Each line below from the one containing "Почему бы не использовать OpenRAILs?" through the one containing "неэтичного использования моделей. Мы признаём" is to be given again exactly, and no line outside that span.

Top of Records supplied

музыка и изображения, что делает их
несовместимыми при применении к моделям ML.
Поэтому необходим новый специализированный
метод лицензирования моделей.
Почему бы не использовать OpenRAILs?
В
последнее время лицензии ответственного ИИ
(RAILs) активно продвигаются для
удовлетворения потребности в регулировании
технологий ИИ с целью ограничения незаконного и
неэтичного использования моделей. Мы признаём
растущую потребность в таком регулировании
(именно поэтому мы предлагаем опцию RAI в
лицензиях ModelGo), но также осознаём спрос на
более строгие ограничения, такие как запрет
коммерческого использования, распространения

Bottom of Records supplied

## Answer box
Почему бы не использовать OpenRAILs?
В
последнее время лицензии ответственного ИИ
(RAILs) активно продвигаются для
удовлетворения потребности в регулировании
технологий ИИ с целью ограничения незаконного и
неэтичного использования моделей. Мы признаём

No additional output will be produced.